Write-Host "Authenticating..."
$authResponse = Invoke-RestMethod -Method Post -Uri $oAuthUri -Body $authBody -ErrorAction Stop

#Setting up a new variable which is referencing the access token attribute inside the authResponse.
Write-Host "Generating Token..."
$token = $authResponse.access_token

#This is our token object which we include in the web request as a JSON construct.
$HeaderToken = @{ "Authorization" = "Bearer $token" }

#Now we have our token generated, we can create our request to change the tags and send it to the API endpoint

$url = 'https://api.securitycenter.windows.com/api/machines'
$JSONTAG = [Ordered] @{ Action = "Add" ; Value = "#######"} | ConvertTo-Json -Compress
$request = Invoke-WebRequest -Method POST -Uri $url -Header $HeaderToken -body $JSONTAG

 

You can also use the Microsoft authentication library to generate credentials for the user who is running the script, that requires an additional PowerShell module to be imported and a different authentication function in the script.

Within Azure AD, you also have various options to authenticate - I personally find the above method works well especially if I want to abstract the permissions in the token I'm generating from the user or service who is running the script, which can then be controlled in Azure AD.

Further documentation:
https://docs.microsoft.com/en-us/windows/security/threat-protection/microsoft-defender-atp/apis-intr...

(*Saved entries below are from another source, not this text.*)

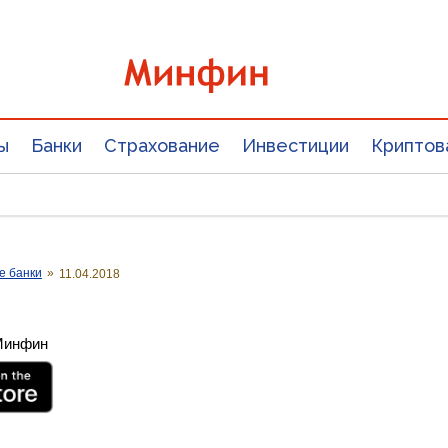
ы
Банки
Страхование
Инвестиции
Криптов
е банки
»
11.04.2018
 Минфин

Let us know if this helps at all and if there are any further questions,

Best regards,

@Emc  Thank you for your reply.  To be clear, I am actually adding and removing tags to a single machine one by one.  So, my URL looks more like:

 

$url = "https://api-us.securitycenter.windows.com/api/machines/" + $machine.id + "/tags"

 

For some reason, I have to use api-us in place of api.

 

I am getting a good token and most of the api calls return 200, successful.  Occasionally, I get a timeout error.  I am refreshing the token every 30 minutes, making sure I only do 100 calls per minute and 1500 per hour.  A significant number of calls, however, return a code of 200, successful, but then I do not see the tag added or removed.  It is totally random.  I can run the same script twice, and one time it will say the tag has been created, but it is not there, and the second time I run it and it says the tag is there, and it really is there.  Again, my problem is intermittent.  I tried adding a 2 second delay between each api call, still no luck.  I did try your slightly different syntax for the header and body, but it did not seem to make a difference.  It is very frustrating, because the failure to create and remove tags is totally random.

@bellinghamlady 

Ok interesting - thank you for the clarification.

 

The geo of the endpoint should be fine either way.

 

Interestingly, I also noticed some similar anomalies in my own requests., but I think my problem was slightly different from yours.

For example, I would have a web request inside a conditional statement to filter for a specific set of machines in a domain, and add a tag to them. However, seemingly randomly, machines would be left out of the expected dataset when compared to the manual export, even although all requests were within the same loop function  - that being said, all machines in my dataset always had their tag added successfully by the script, despite outliers being left out which could indicate some trouble with the API itself. I'm not sure, I need to debug this particular issue more.

Upon running the script multiple times, the outliers would eventually be picked up which further may exclude possibility the script itself is buggy.

 

For clarification, I was working with small sets of requests of less than 50 machines each time, so no possibility of reaching the request limit.